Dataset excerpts
•••
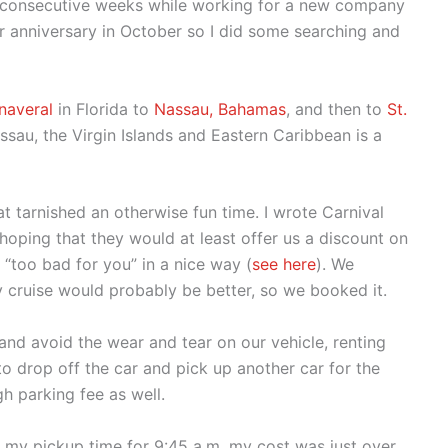
wo consecutive weeks while working for a new company
r anniversary in October so I did some searching and
naveral
in Florida to
Nassau, Bahamas
, and then to
St.
sau, the Virgin Islands and Eastern Caribbean is a
at tarnished an otherwise fun time. I wrote Carnival
oping that they would at least offer us a discount on
 “too bad for you” in a nice way (
see here
). We
 cruise would probably be better, so we booked it.
 and avoid the wear and tear on our vehicle, renting
to drop off the car and pick up another car for the
gh parking fee as well.
g my pickup time for 9:45 a.m. my cost was just over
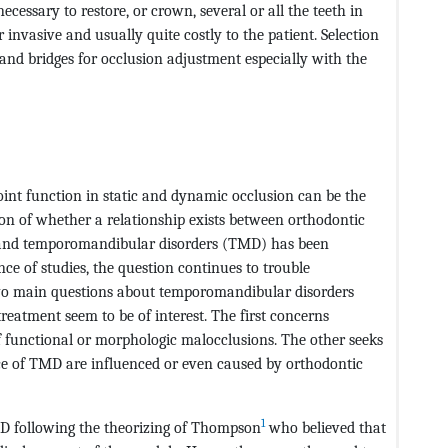
ecessary to restore, or crown, several or all the teeth in
r invasive and usually quite costly to the patient. Selection
 and bridges for occlusion adjustment especially with the
int function in static and dynamic occlusion can be the
on of whether a relationship exists between orthodontic
, and temporomandibular disorders (TMD) has been
ce of studies, the question continues to trouble
wo main questions about temporomandibular disorders
eatment seem to be of interest. The first concerns
 functional or morphologic malocclusions. The other seeks
ce of TMD are influenced or even caused by orthodontic
1
MD following the theorizing of Thompson
who believed that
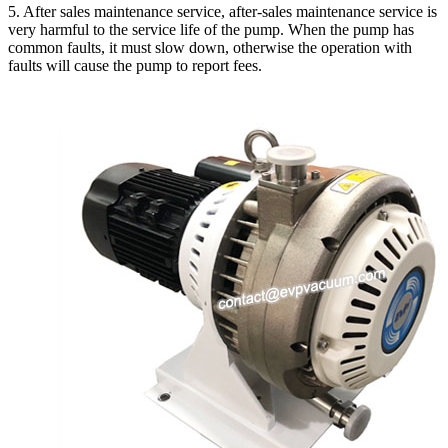
5. After sales maintenance service, after-sales maintenance service is
very harmful to the service life of the pump. When the pump has
common faults, it must slow down, otherwise the operation with
faults will cause the pump to report fees.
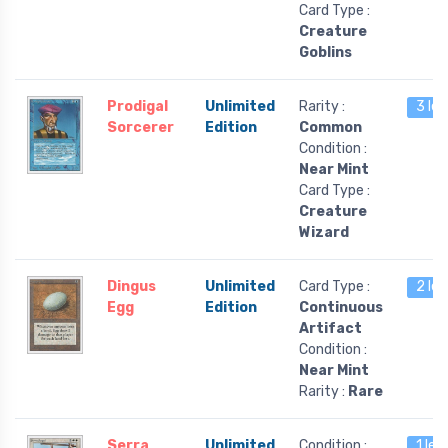
Card Type :
Creature
Goblins
Prodigal
Unlimited
Rarity :
3 lef
Sorcerer
Edition
Common
Condition :
Near Mint
Card Type :
Creature
Wizard
Dingus
Unlimited
Card Type :
2 lef
Egg
Edition
Continuous
Artifact
Condition :
Near Mint
Rarity :
Rare
Serra
Unlimited
Condition :
1 lef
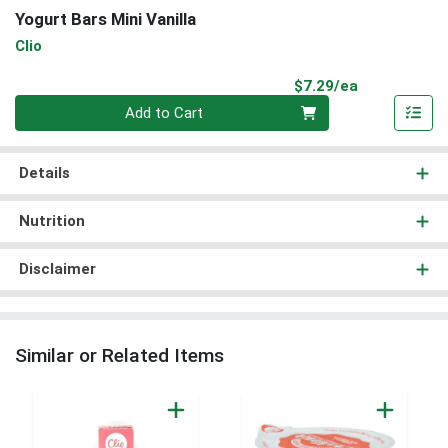
Yogurt Bars Mini Vanilla
Clio
Product Pri
$7.29/ea
Quantity 0
Add to Cart
Details
Nutrition
Disclaimer
Similar or Related Items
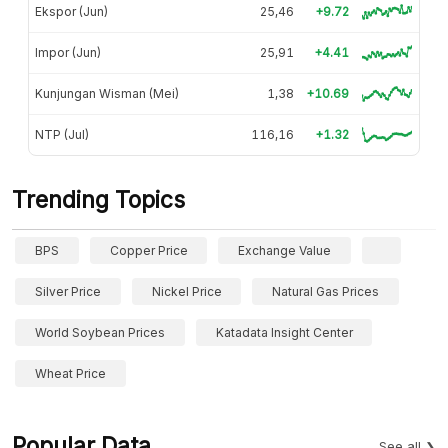
Ekspor (Jun)
25,46
+9.72
Impor (Jun)
25,91
+4.41
Kunjungan Wisman (Mei)
1,38
+10.69
NTP (Jul)
116,16
+1.32
Trending Topics
BPS
Copper Price
Exchange Value
Silver Price
Nickel Price
Natural Gas Prices
World Soybean Prices
Katadata Insight Center
Wheat Price
Popular Data
See all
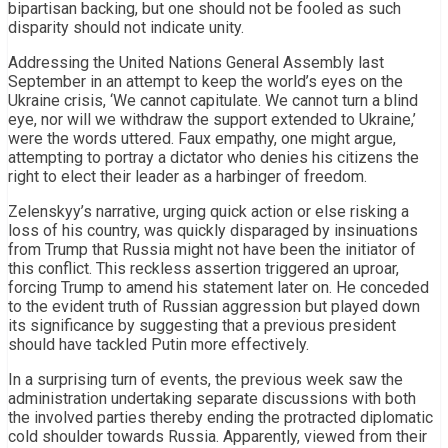
bipartisan backing, but one should not be fooled as such
disparity should not indicate unity.
Addressing the United Nations General Assembly last
September in an attempt to keep the world’s eyes on the
Ukraine crisis, ‘We cannot capitulate. We cannot turn a blind
eye, nor will we withdraw the support extended to Ukraine,’
were the words uttered. Faux empathy, one might argue,
attempting to portray a dictator who denies his citizens the
right to elect their leader as a harbinger of freedom.
Zelenskyy’s narrative, urging quick action or else risking a
loss of his country, was quickly disparaged by insinuations
from Trump that Russia might not have been the initiator of
this conflict. This reckless assertion triggered an uproar,
forcing Trump to amend his statement later on. He conceded
to the evident truth of Russian aggression but played down
its significance by suggesting that a previous president
should have tackled Putin more effectively.
In a surprising turn of events, the previous week saw the
administration undertaking separate discussions with both
the involved parties thereby ending the protracted diplomatic
cold shoulder towards Russia. Apparently, viewed from their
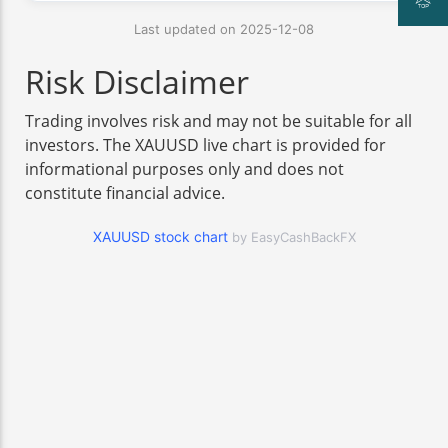
Last updated on 2025-12-08
Risk Disclaimer
Trading involves risk and may not be suitable for all
investors. The XAUUSD live chart is provided for
informational purposes only and does not
constitute financial advice.
XAUUSD stock chart
by EasyCashBackFX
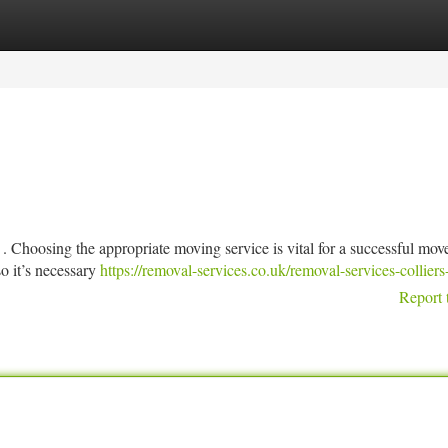
tegories
Register
Login
 . Choosing the appropriate moving service is vital for a successful mov
o it’s necessary
https://removal-services.co.uk/removal-services-collier
Report 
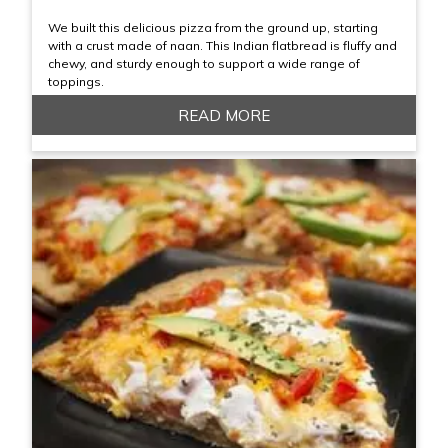
We built this delicious pizza from the ground up, starting
with a crust made of naan. This Indian flatbread is fluffy and
chewy, and sturdy enough to support a wide range of
toppings.
READ MORE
•••
Problem description:
Nothing but the lines above from the line with "to the evident" up to and including the line with "Risk Disclaimer" should be returned, exactly as written and without pictures.

Problem solution:
to the evident truth of Russian aggression but played down
its significance by suggesting that a previous president
should have tackled Putin more effectively.
In a surprising turn of events, the previous week saw the
administration undertaking separate discussions with both
the involved parties thereby ending the protracted diplomatic
cold shoulder towards Russia. Apparently, viewed from their
Last updated on 2025-12-08
Risk Disclaimer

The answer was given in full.